4. Radiocirurgia (Gamma Knife ou CyberKnife)
É um tratamento não invasivo, sem cortes. Uma alta dose de radiação concentrada é dirigida ao ponto onde o nervo trigêmeo sai do tronco cerebral, danificando seletivamente as fibras que transmitem a dor.
- Vantagem: não requer internação nem anestesia geral.
- Desvantagem: o alívio pode demorar semanas há meses; em alguns casos, a dor retorna após alguns anos.
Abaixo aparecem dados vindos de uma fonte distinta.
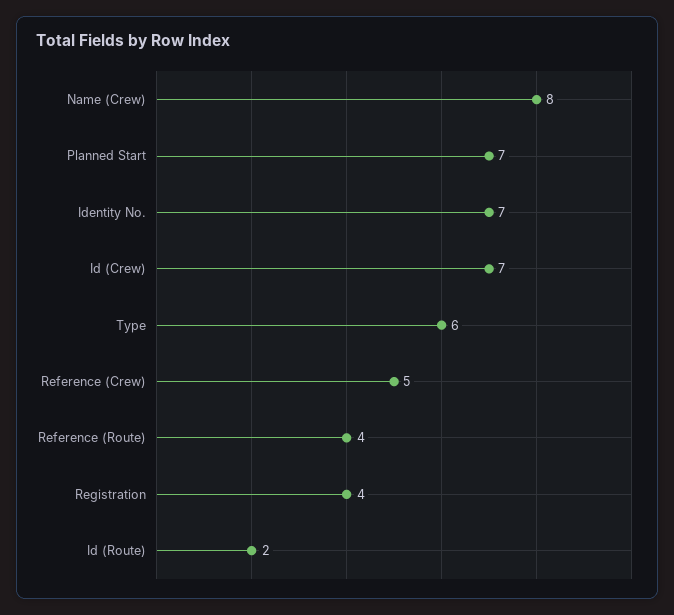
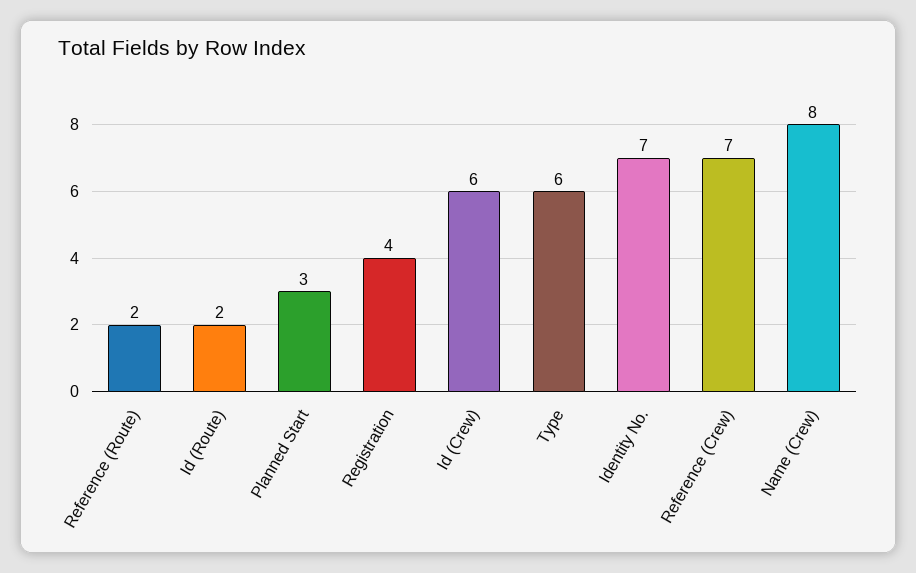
  {
    "Name (Crew)": 8,
-   "Planned Start": 7,
+   "Planned Start": 3,
    "Identity No.": 7,
-   "Id (Crew)": 7,
+   "Id (Crew)": 6,
    "Type": 6,
-   "Reference (Crew)": 5,
+   "Reference (Crew)": 7,
-   "Reference (Route)": 4,
+   "Reference (Route)": 2,
    "Registration": 4,
    "Id (Route)": 2
  }

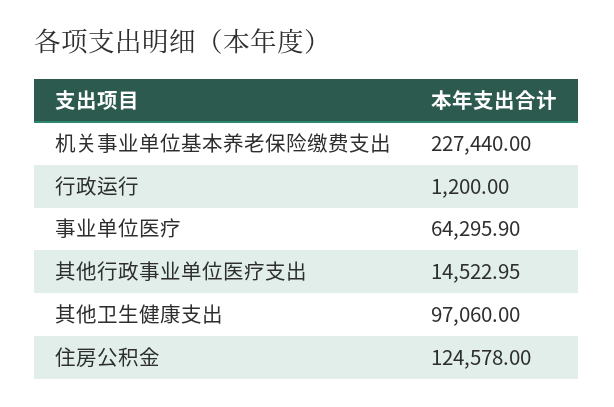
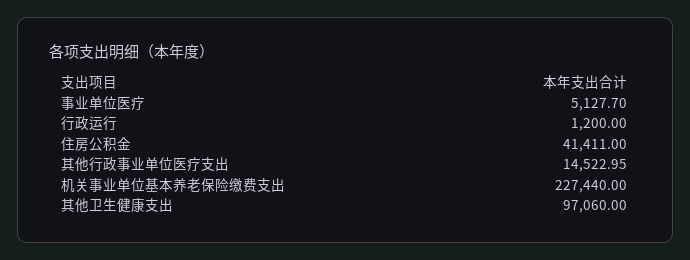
  {
    "机关事业单位基本养老保险缴费支出": 227440,
    "行政运行": 1200,
-   "事业单位医疗": 64295.9,
+   "事业单位医疗": 5127.7,
    "其他行政事业单位医疗支出": 14522.95,
    "其他卫生健康支出": 97060,
-   "住房公积金": 124578
+   "住房公积金": 41411
  }

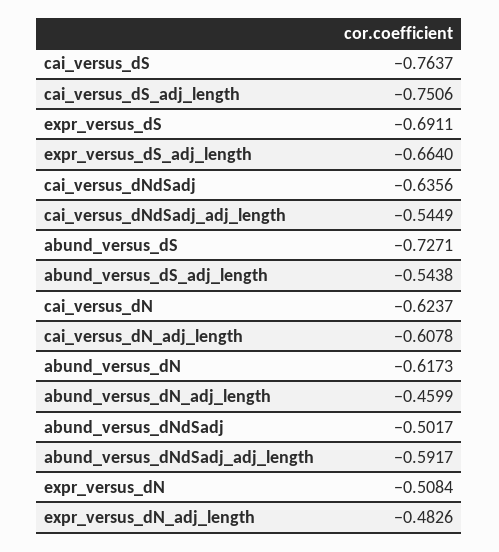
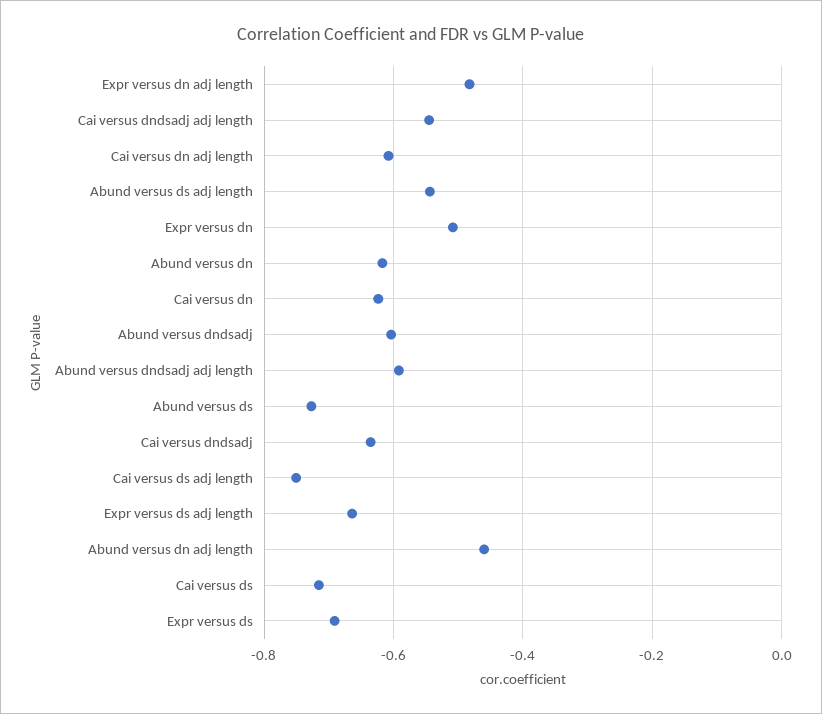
  {
-   "cai_versus_dS": -0.7637,
+   "cai_versus_dS": -0.72,
    "cai_versus_dS_adj_length": -0.7506,
    "expr_versus_dS": -0.6911,
    "expr_versus_dS_adj_length": -0.664,
    "cai_versus_dNdSadj": -0.6356,
    "cai_versus_dNdSadj_adj_length": -0.5449,
    "abund_versus_dS": -0.7271,
    "abund_versus_dS_adj_length": -0.5438,
    "cai_versus_dN": -0.6237,
    "cai_versus_dN_adj_length": -0.6078,
    "abund_versus_dN": -0.6173,
    "abund_versus_dN_adj_length": -0.4599,
-   "abund_versus_dNdSadj": -0.5017,
+   "abund_versus_dNdSadj": -0.6,
    "abund_versus_dNdSadj_adj_length": -0.5917,
    "expr_versus_dN": -0.5084,
    "expr_versus_dN_adj_length": -0.4826
  }

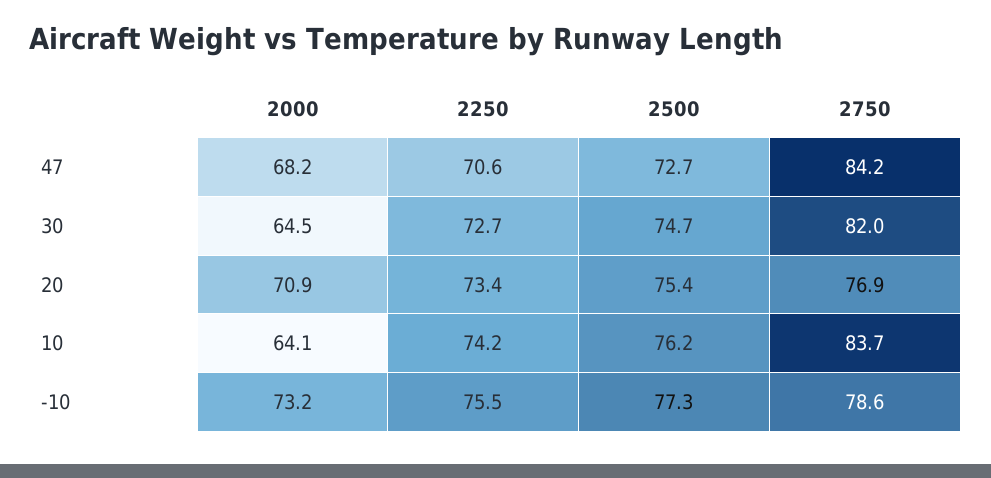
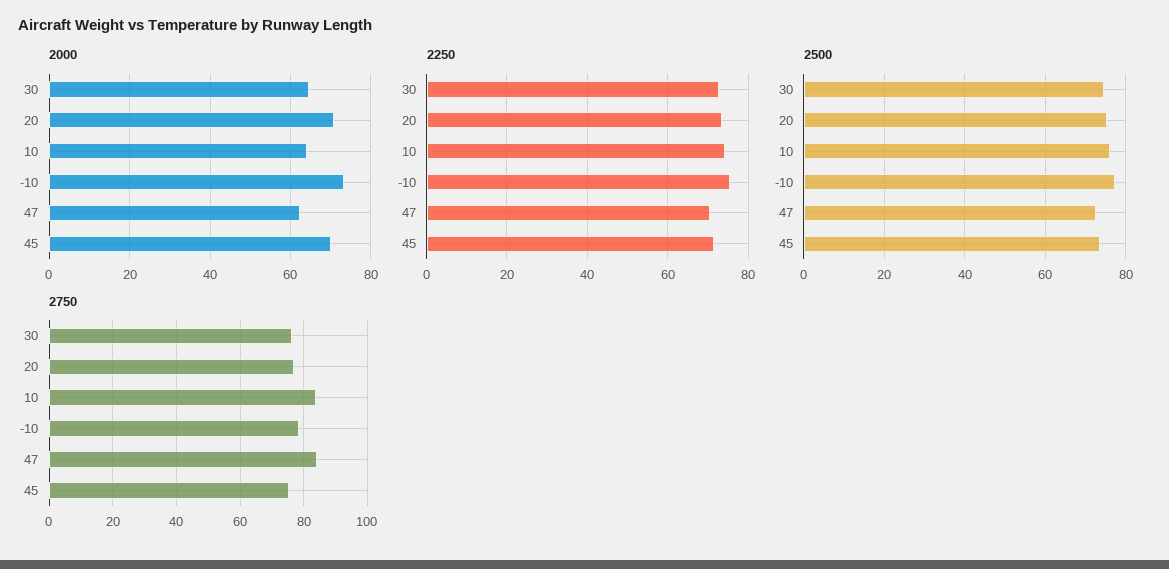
  {
    "2000": {
-     "47": 68.2,
+     "47": 62,
      "30": 64.5,
      "20": 70.9,
      "10": 64.1,
-     "-10": 73.2
+     "-10": 73.2,
+     "45": 70
    },
    "2250": {
      "47": 70.6,
      "30": 72.7,
      "20": 73.4,
      "10": 74.2,
-     "-10": 75.5
+     "-10": 75.5,
+     "45": 72
    },
    "2500": {
      "47": 72.7,
      "30": 74.7,
      "20": 75.4,
      "10": 76.2,
-     "-10": 77.3
+     "-10": 77.3,
+     "45": 74
    },
    "2750": {
      "47": 84.2,
-     "30": 82,
+     "30": 76,
      "20": 76.9,
      "10": 83.7,
-     "-10": 78.6
+     "-10": 78.6,
+     "45": 76
    }
  }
Prognóstico e qualidade de vida
A neuralgia trigeminal tem tratamento eficaz, e muitos pacientes recuperam uma vida praticamente normal após a intervenção adequada. A escolha do melhor tratamento deve ser feita em conjunto com um neurocirurgião especializado, considerando idade, condições de saúde e expectativa de durabilidade do alívio.
Resumo:
A neuralgia trigeminal não é “imaginação” nem uma dor comum. É uma condição neurológica real, tratável, e que pode ter cura cirúrgica em muitos casos. O avanço das técnicas modernas — principalmente a descompressão microvascular e a radiocirurgia — oferece hoje alta taxa de sucesso e baixo risco, devolvendo conforto e qualidade de vida a quem sofre com essa doença.
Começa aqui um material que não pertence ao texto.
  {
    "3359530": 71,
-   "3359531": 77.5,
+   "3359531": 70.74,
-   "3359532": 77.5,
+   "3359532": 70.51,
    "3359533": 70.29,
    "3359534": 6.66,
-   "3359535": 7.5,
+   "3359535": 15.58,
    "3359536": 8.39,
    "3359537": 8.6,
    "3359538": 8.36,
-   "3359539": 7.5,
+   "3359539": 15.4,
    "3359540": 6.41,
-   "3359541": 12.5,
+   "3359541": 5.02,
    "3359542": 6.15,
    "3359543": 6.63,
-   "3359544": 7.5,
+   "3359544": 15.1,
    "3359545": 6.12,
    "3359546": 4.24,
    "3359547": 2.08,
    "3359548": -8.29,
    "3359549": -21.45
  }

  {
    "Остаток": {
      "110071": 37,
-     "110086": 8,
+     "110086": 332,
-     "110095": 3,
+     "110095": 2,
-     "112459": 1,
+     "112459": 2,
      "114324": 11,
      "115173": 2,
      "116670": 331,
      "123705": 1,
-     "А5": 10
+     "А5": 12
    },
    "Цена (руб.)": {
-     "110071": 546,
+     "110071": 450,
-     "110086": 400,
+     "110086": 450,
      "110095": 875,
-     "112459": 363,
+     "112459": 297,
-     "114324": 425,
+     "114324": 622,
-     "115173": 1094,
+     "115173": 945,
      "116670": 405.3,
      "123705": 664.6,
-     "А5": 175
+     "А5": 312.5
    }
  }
Referências de publicações próprias a respeito de neuralgia trigeminal:
1: Lepski G, Mesquita Filho PM, Ramina K, Bisdas S, Ernemann U, Tatagiba M, Morgalla M, Feigl G. MRI-based radiation-free method for navigated percutaneous radiofrequency trigeminal rhizotomy. J Neurol Surg A Cent Eur Neurosurg. 2015 Mar;76(2):160-7. doi: 10.1055/s-0034-1394190.
2: Teixeira MJ, Lepski G, Aguiar PH, Cescato VA, Rogano L, Alaminos AB. Bulbar trigeminal stereotactic nucleotractotomy for treatment of facial pain. Stereotact Funct Neurosurg. 2003;81(1-4):37-42. doi: 10.1159/000075102.